Conclusions Although proteome-wide screens for drug targets have disadvantages, in-silico methods can be developed that are fast, broad, inexpensive, and effective. In-vitro validation of our results for C parvum indicate that the method presented here can be used to construct a library for more directed small molecule screening, or pipelined into structural modeling and docking programs to facilitate target-based drug development.

  • computational biology
  • proteomics
  • parasitology
  • drug repositioning
  • drug therapy


The prohibitive cost of bringing a new drug to market for the treatment of rare and neglected diseases has spurred a movement to repurpose or reposition existing therapeutics. Small molecule screens to identify new bioactivities can be costly, so the choice of which libraries to screen can be crucial to the success of such an undertaking. Bioactivity databases such as ChEMBL and DrugBank hold a wealth of accumulated knowledge concerning drug–protein interactions. Here, we present an approach to pre-screen the entire proteome of any organism with available genomic data against known drug targets, which utilizes a combination of Ruby scripts and freely available resources.
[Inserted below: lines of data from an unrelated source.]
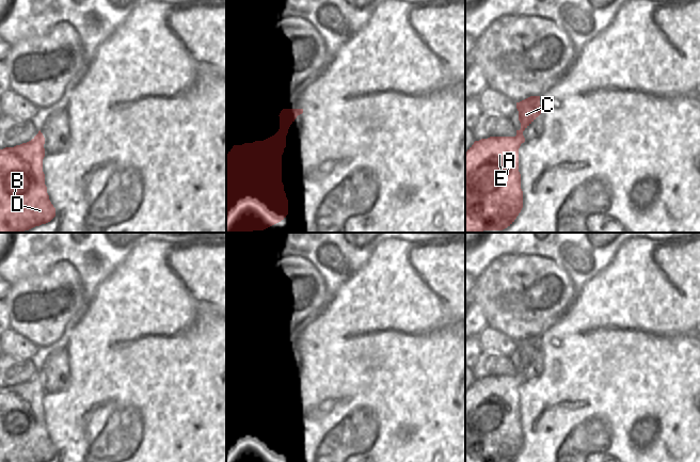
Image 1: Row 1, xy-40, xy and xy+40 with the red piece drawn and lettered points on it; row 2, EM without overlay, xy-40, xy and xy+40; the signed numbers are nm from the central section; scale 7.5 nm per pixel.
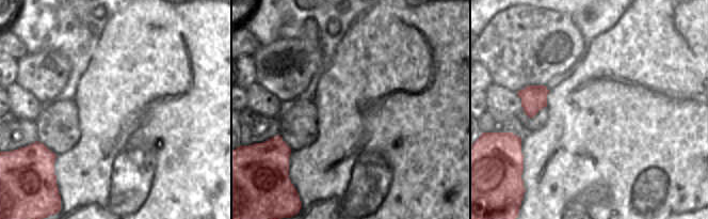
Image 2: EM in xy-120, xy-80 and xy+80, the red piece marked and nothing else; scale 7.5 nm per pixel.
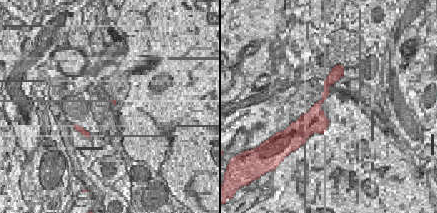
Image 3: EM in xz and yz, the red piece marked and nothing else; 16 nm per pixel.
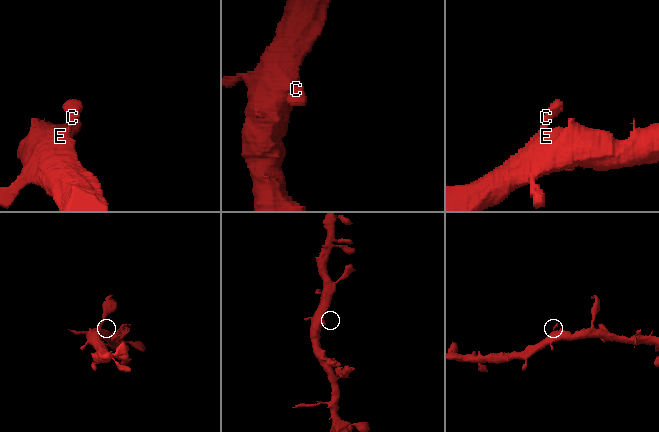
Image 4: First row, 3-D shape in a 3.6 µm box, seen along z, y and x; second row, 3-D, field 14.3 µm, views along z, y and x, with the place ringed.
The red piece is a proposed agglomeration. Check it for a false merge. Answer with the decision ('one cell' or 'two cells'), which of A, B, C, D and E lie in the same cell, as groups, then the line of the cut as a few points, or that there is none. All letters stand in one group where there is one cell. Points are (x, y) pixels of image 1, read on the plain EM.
one cell; A B C D E; no cut

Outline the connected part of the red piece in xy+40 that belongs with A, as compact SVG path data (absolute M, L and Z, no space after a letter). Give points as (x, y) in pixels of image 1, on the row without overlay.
M540 335L516 341L521 368L515 376L490 376L475 380L465 392L465 462L512 462L523 447L523 430L519 411L519 387L525 381L523 370L542 352Z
Results from an in-vitro growth assay of Cryptosporidium parvum used for validation showed that compounds predicted to have activity with our approach were significantly more likely than expected by chance to have confirmed activity, with 15.6% of those predicted using the DrugBank database and 8.9% of those predicted using ChEMBL being active. For the purpose of demonstration, we have screened 13 unicellular protozoan parasites against known drug targets of clinically approved therapeutics. The screening process described here offers an in-silico approach to pre-screen and build enriched small molecule libraries in order to identify drugs that may be repurposed for the treatment of protozoan and other neglected diseases.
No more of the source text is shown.